Problem requirements =
What you return must be the data below, word for word, without any images.

Available data =
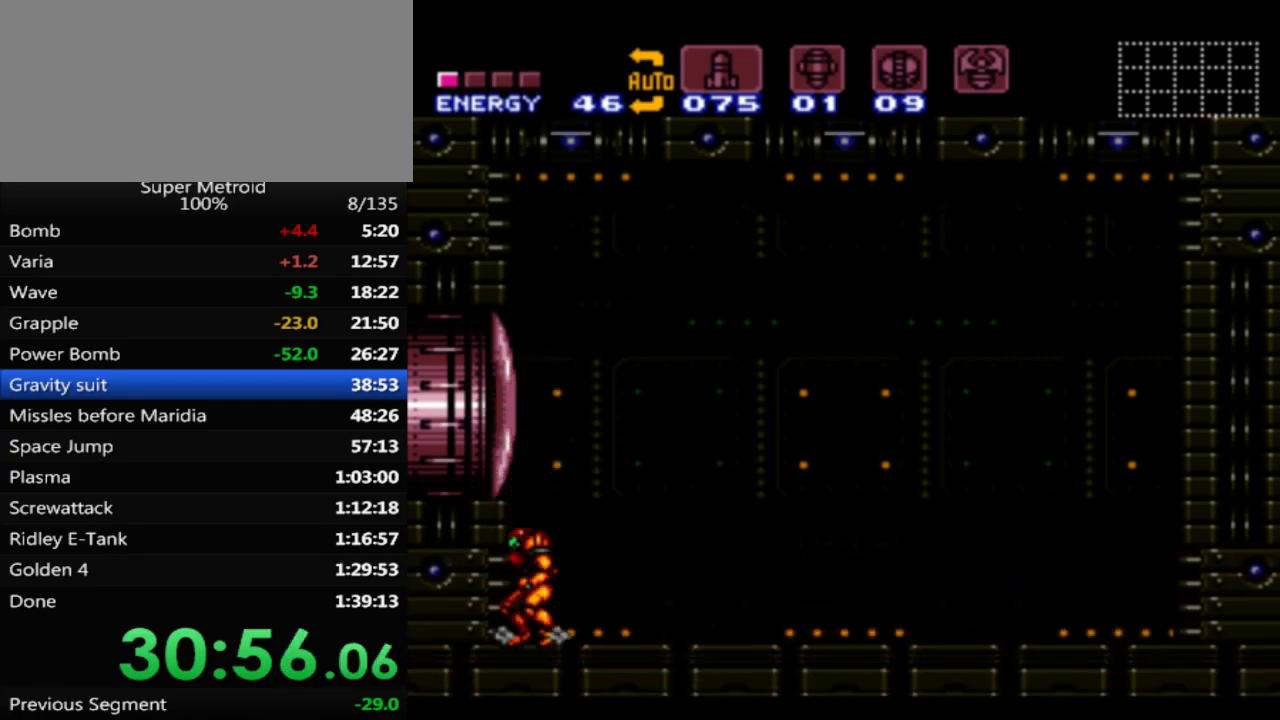
{"buttons": [], "events": []}
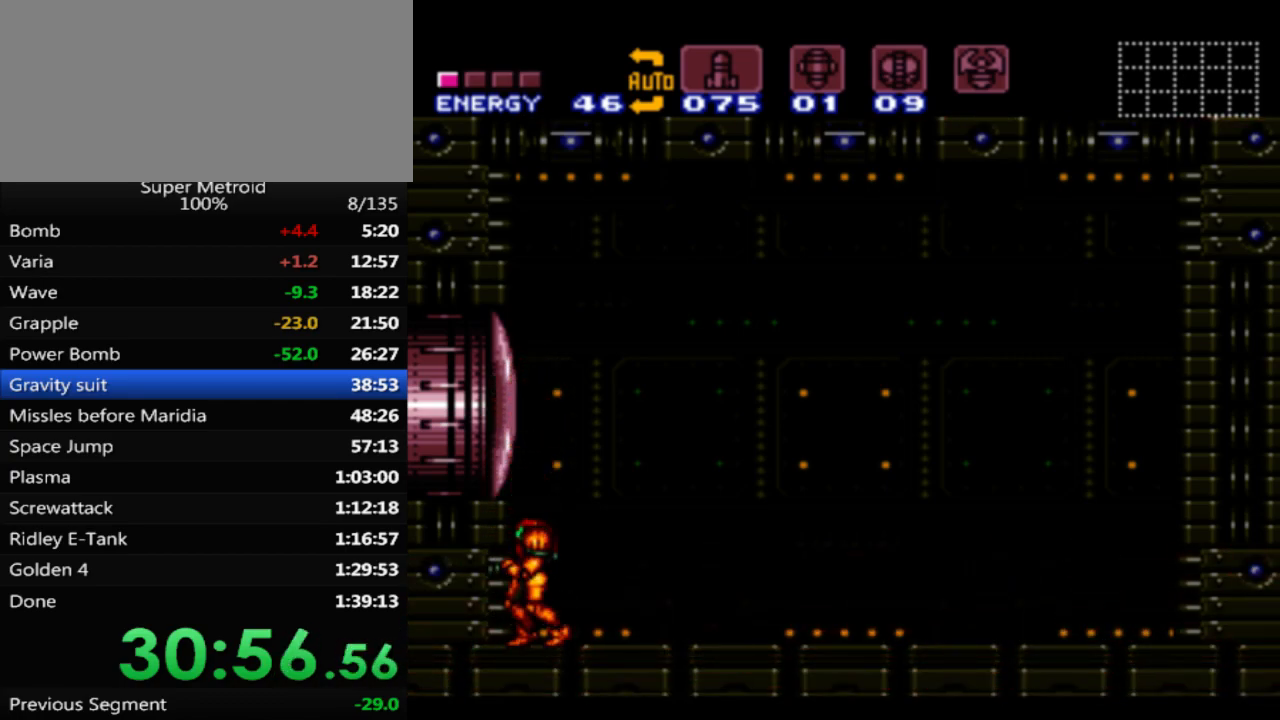
{"buttons": ["A", "DPAD_DOWN"], "events": [[317, "A", "down"], [467, "DPAD_DOWN", "down"]]}
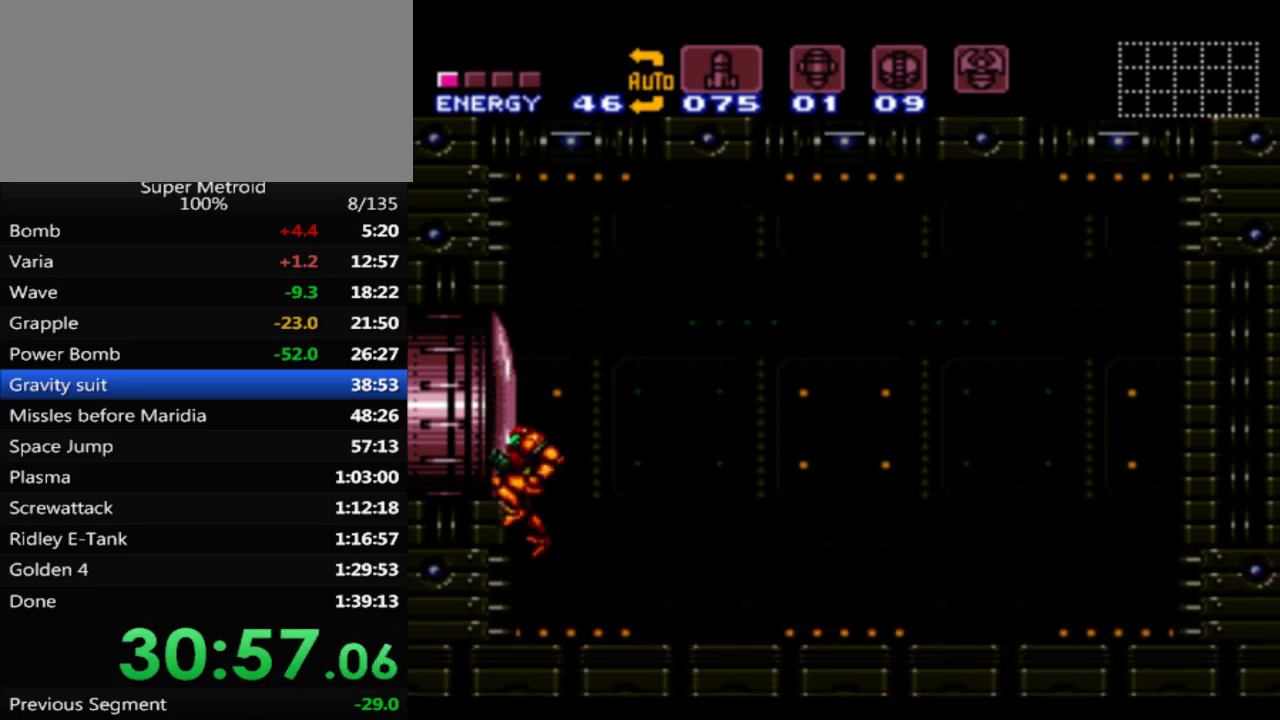
{"buttons": [], "events": [[100, "DPAD_DOWN", "up"], [167, "DPAD_DOWN", "down"], [283, "DPAD_DOWN", "up"], [467, "A", "up"]]}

Exercise answer =
{"buttons": [], "events": []}
{"buttons": ["A", "DPAD_DOWN"], "events": [[317, "A", "down"], [467, "DPAD_DOWN", "down"]]}
{"buttons": [], "events": [[100, "DPAD_DOWN", "up"], [167, "DPAD_DOWN", "down"], [283, "DPAD_DOWN", "up"], [467, "A", "up"]]}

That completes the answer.